Yesterday’s post was about the three (3!) ways HouseMon manages data. Today I’ll describe the initial archive design in HouseMon. Just to reiterate its main properties:
- archives are redundant – they can be reconstructed from scratch, using the log files
- data in archives is aggregated, with one data point per hour, and optimised for access
- each hourly aggregation contains: a count, a sum, a minimum, and a maximum value
The first property implies that the design of this stuff is absolutely non-critical: if a better design comes up later, we can easily migrate HouseMon to it: just implement the new code, and replay all the log files to decode and store all readings in the new format.
The second decision was a bit harder to make, but I’ve chosen to save only hourly values for all data older than 48 hours. That means today and yesterday remain accessible from Redis with every single detail still intact, and for things like weekly, monthly, and yearly graphs it always resolves to hourly values. The simplification over progressive RRD-like aggregation, is that there really are only two types of data, and that the archived data access is instant, based on time range: simple file seeking.
Which brings me to the data format: I’m going to use Plain Old Binary Data Files for all archive data. No database, nothing – although a filesystem is just as much a database as anything, really (as “git” also illustrates).
Note that this doesn’t preclude also storing the data in a “real” database, but as far as HouseMon is concerned, that’s an optional export choice (once the code for it exists).
Here’s a sample “data structure” of the archive on disk:
archive/ index.json p123/ p123-1.dat p123-2.dat p124/ p124-1.dat
The “index.json” file is a map from parameter names to a unique ID (id’s 1 and 2 are used in this example).
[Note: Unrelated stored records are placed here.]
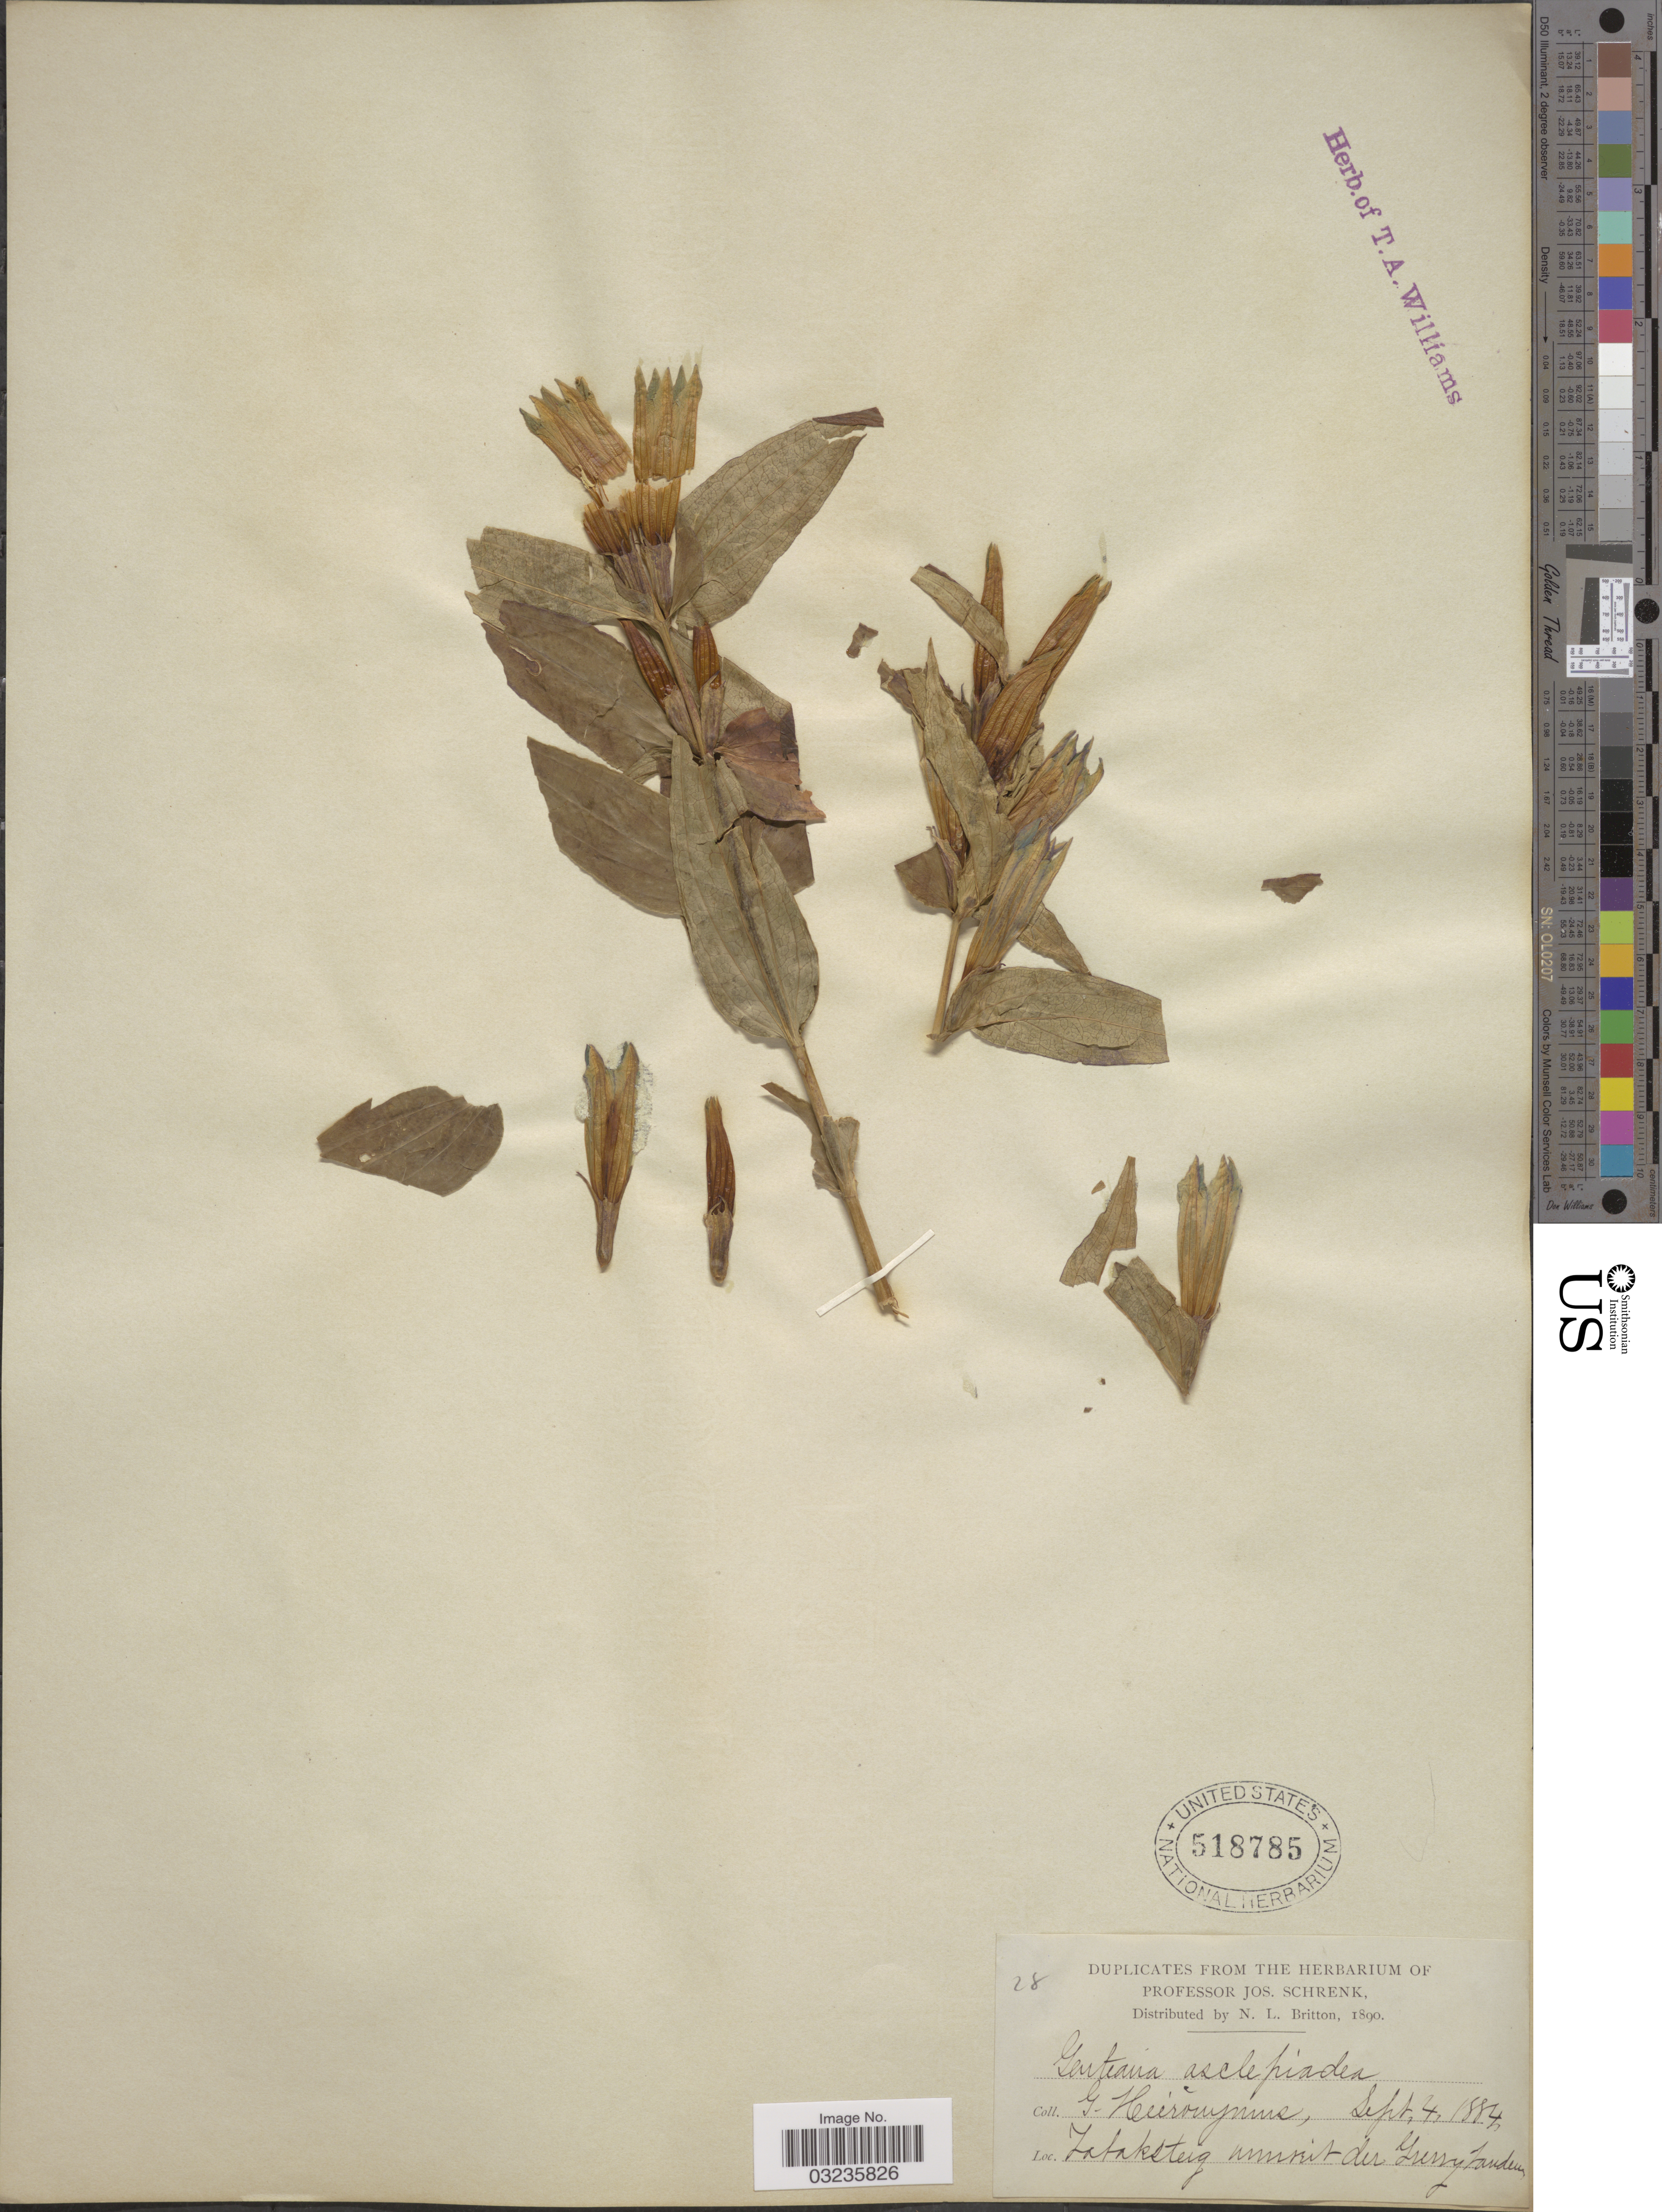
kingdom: Plantae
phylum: Tracheophyta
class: Magnoliopsida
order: Gentianales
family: Gentianaceae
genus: Gentiana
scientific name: Gentiana asclepiadea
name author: L.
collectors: G. H. Hieronymus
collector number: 28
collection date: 1884-09-04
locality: Talaksteig ummeit der Grerry Fanden. [interpreted]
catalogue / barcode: US 518785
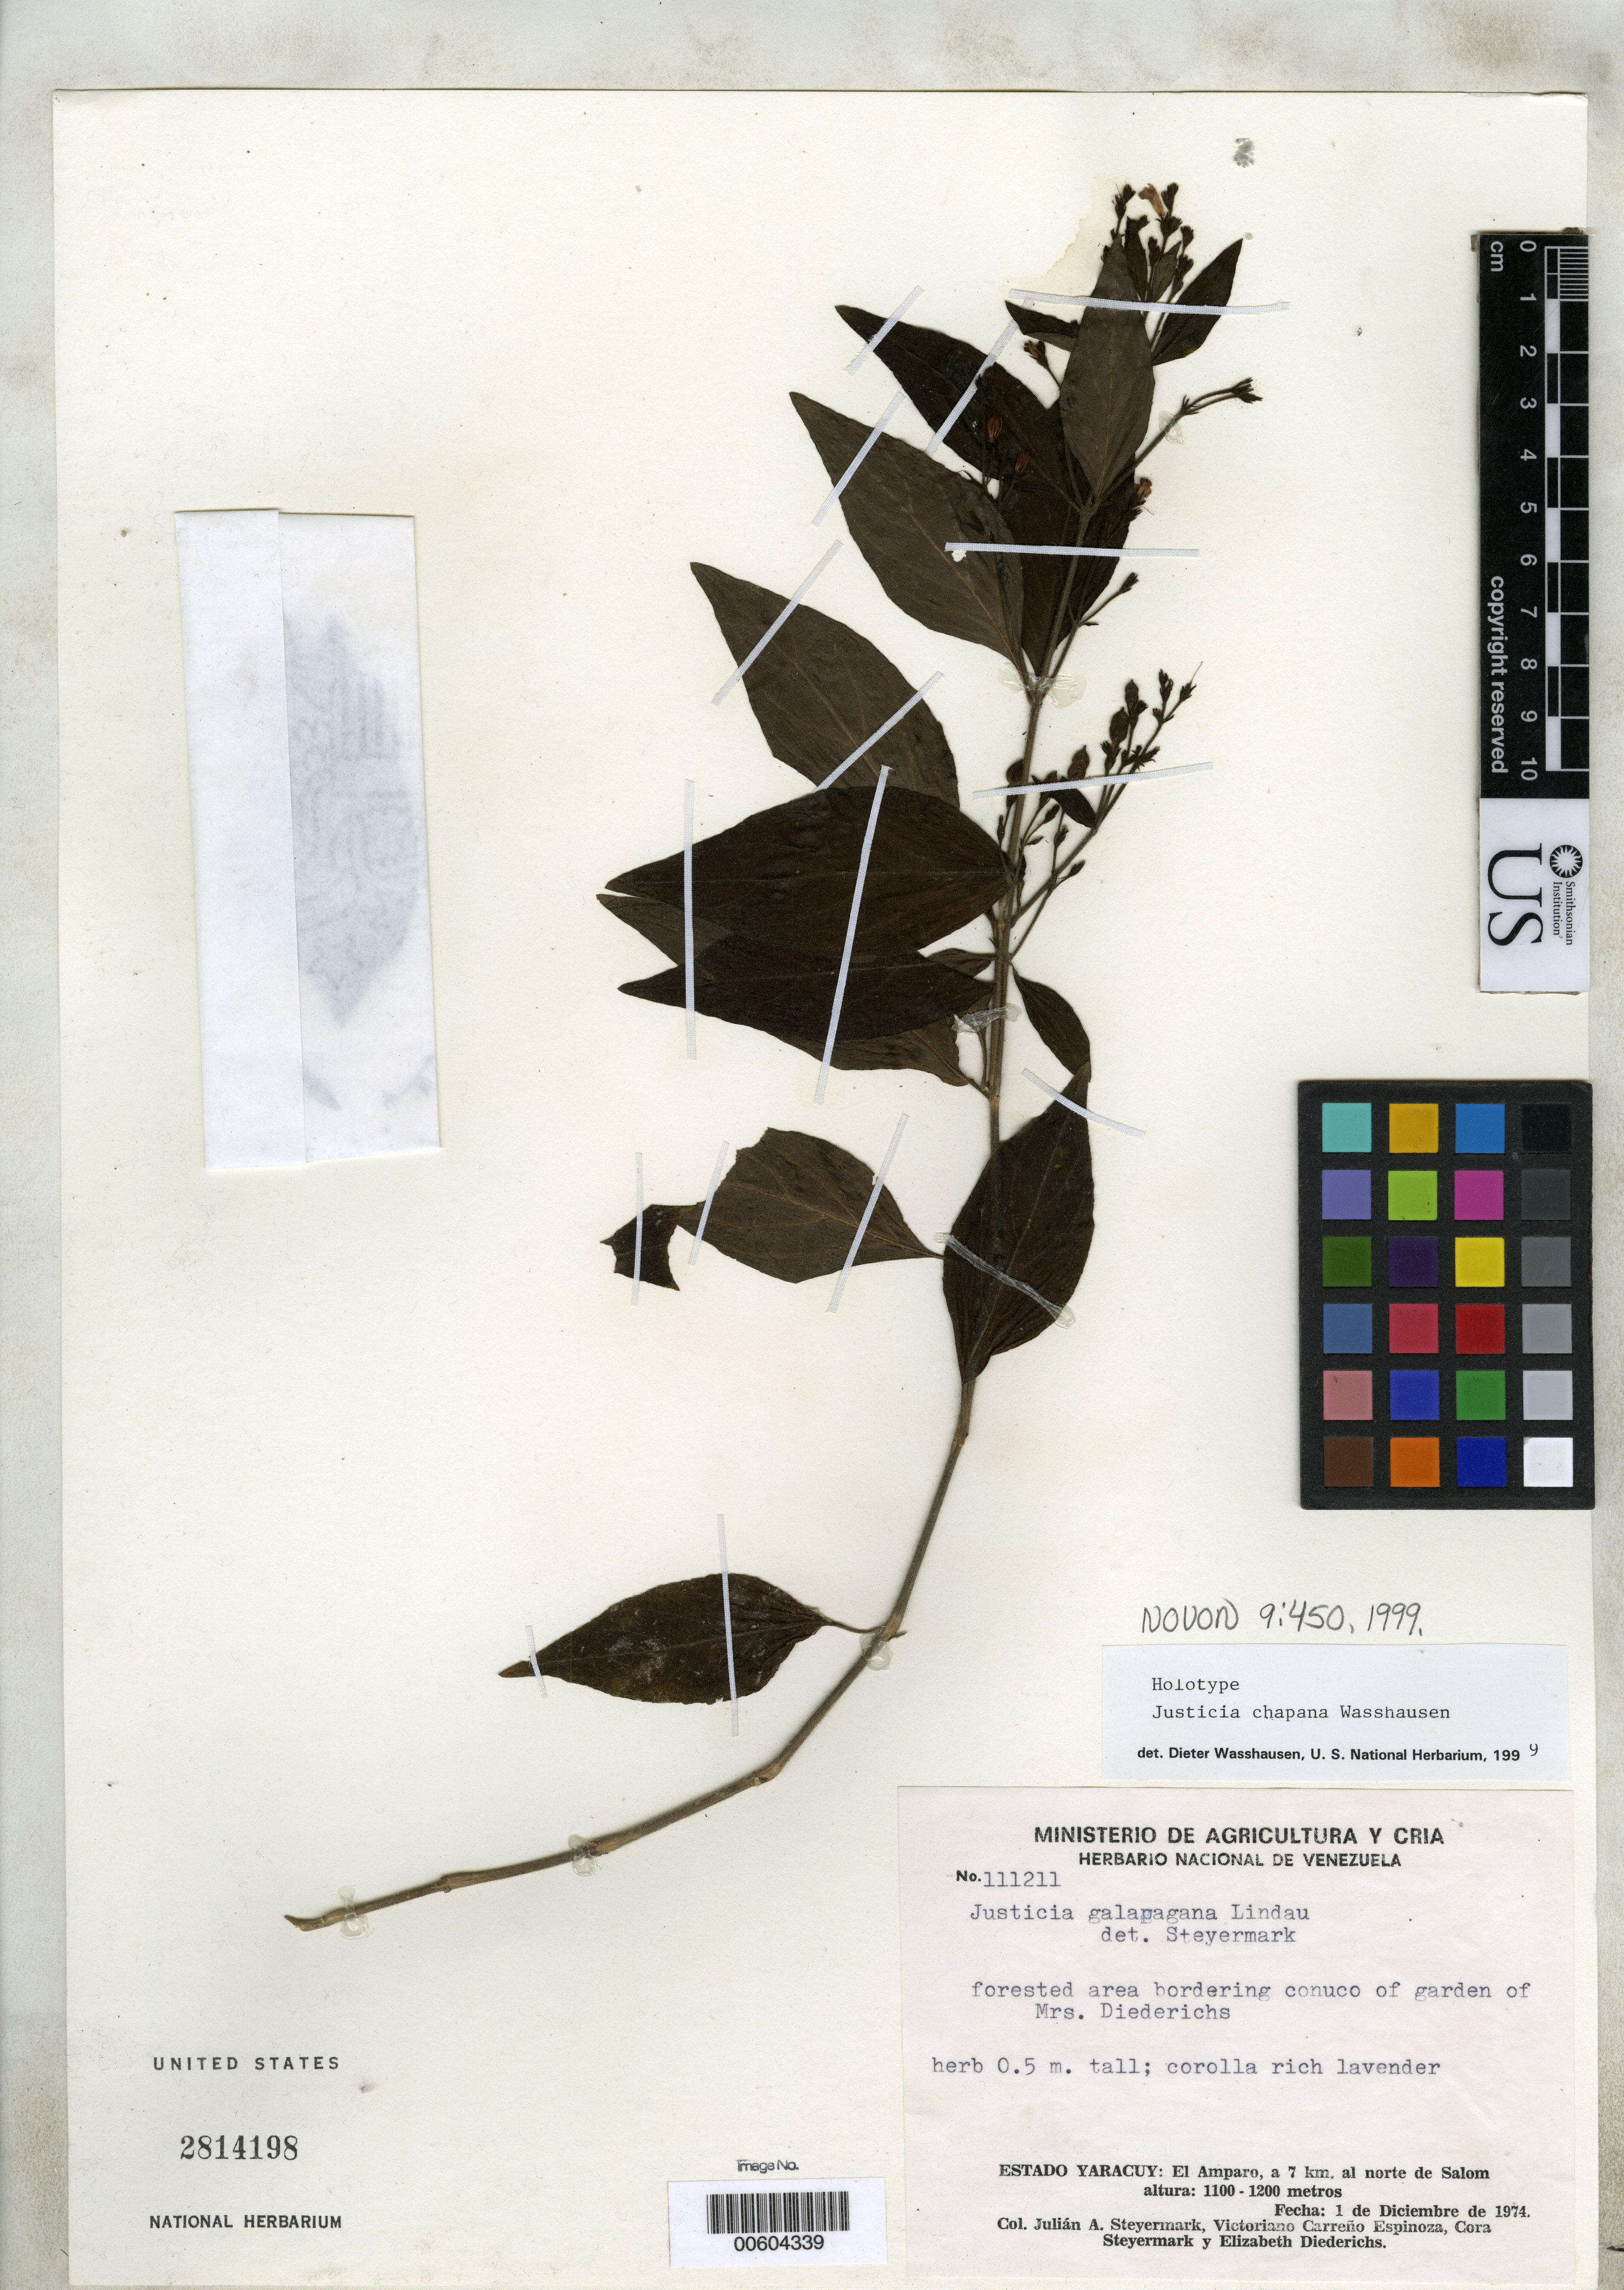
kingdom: Plantae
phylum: Tracheophyta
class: Magnoliopsida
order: Lamiales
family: Acanthaceae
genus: Justicia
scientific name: Justicia chapana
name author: Wassh.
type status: Holotype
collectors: J. Steyermark, V. Carreño E., C. Steyermark & E. Diederichs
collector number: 111211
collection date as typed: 01 Dec 1974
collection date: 1974-12-01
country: Venezuela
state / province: Yaracuy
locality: El Amparo, 7 km N de Salom.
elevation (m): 1100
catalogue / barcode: US 2814198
The “p123″ directory has the data for time slot 123. This is in mult1ples of of 1024 hours, as each data files holds 1024 hourly slots. So “p123″ would be unix time 123 x 1024 x 3600 = 453427200 (or “Tue May 15 00:00:00 UTC 1984″, if you want to know).
Each file has 1024 hourly data points and each data point uses 16 bytes, so each data file is 16,384 bytes long. The reason they have been split up is to make varying dataset collections easy to manage, and to allow optional compression. Conceptually, the archive is simply one array per parameter, indexed by the absolute hour since Jan 1st, 1970 at midnight UTC.
The 16 bytes of each data point contain the following information in little-endian order:
- a 4-byte header
- the 32-bit sum of all measurement values in this hour
- the 32-bit minimum value of all measurements in this hour
- the 32-bit maximum value of all measurements in this hour
The header contains a 12-bit count of all measurement values (i.e. 0..4095). The other 20 bits are reserved for future use (such a few extra bits for the sum, if we ever need ‘em).
The average value for an hour is of course easy to calculate from this: the sum divided by the count. Slots with a zero count represent missing values.
Not only are these files trivial to create, read, modify, and write – it’d also be very easy to implement code which does this in any programming language. Simplicity is good!
Note that there are several trade-offs in this design. There can be no more than 4095 measurements per hour, i.e. one per second, for example. And measurements have to be 32-bit signed ints. But I expect that these choices will work out just fine, and as mentioned before: if the format isn’t good enough, we can quickly switch to a better one. I’d rather start out really simple (and fast), than to come up with a sophisticated setup which adds too little value and too much complexity.
As far as access goes, you can see that no searching at all is involved to access any time range for any parameter. Just open a few files, send the extracted data points to the browser (or maybe even entire files), and process the data there. If this becomes I/O bound, then per-file compression could be introduced – readings which are only a small integer or which hardly ever change will compress really well.
Time will tell. Premature optimisation is one of those pitfalls I’d rather avoid for now!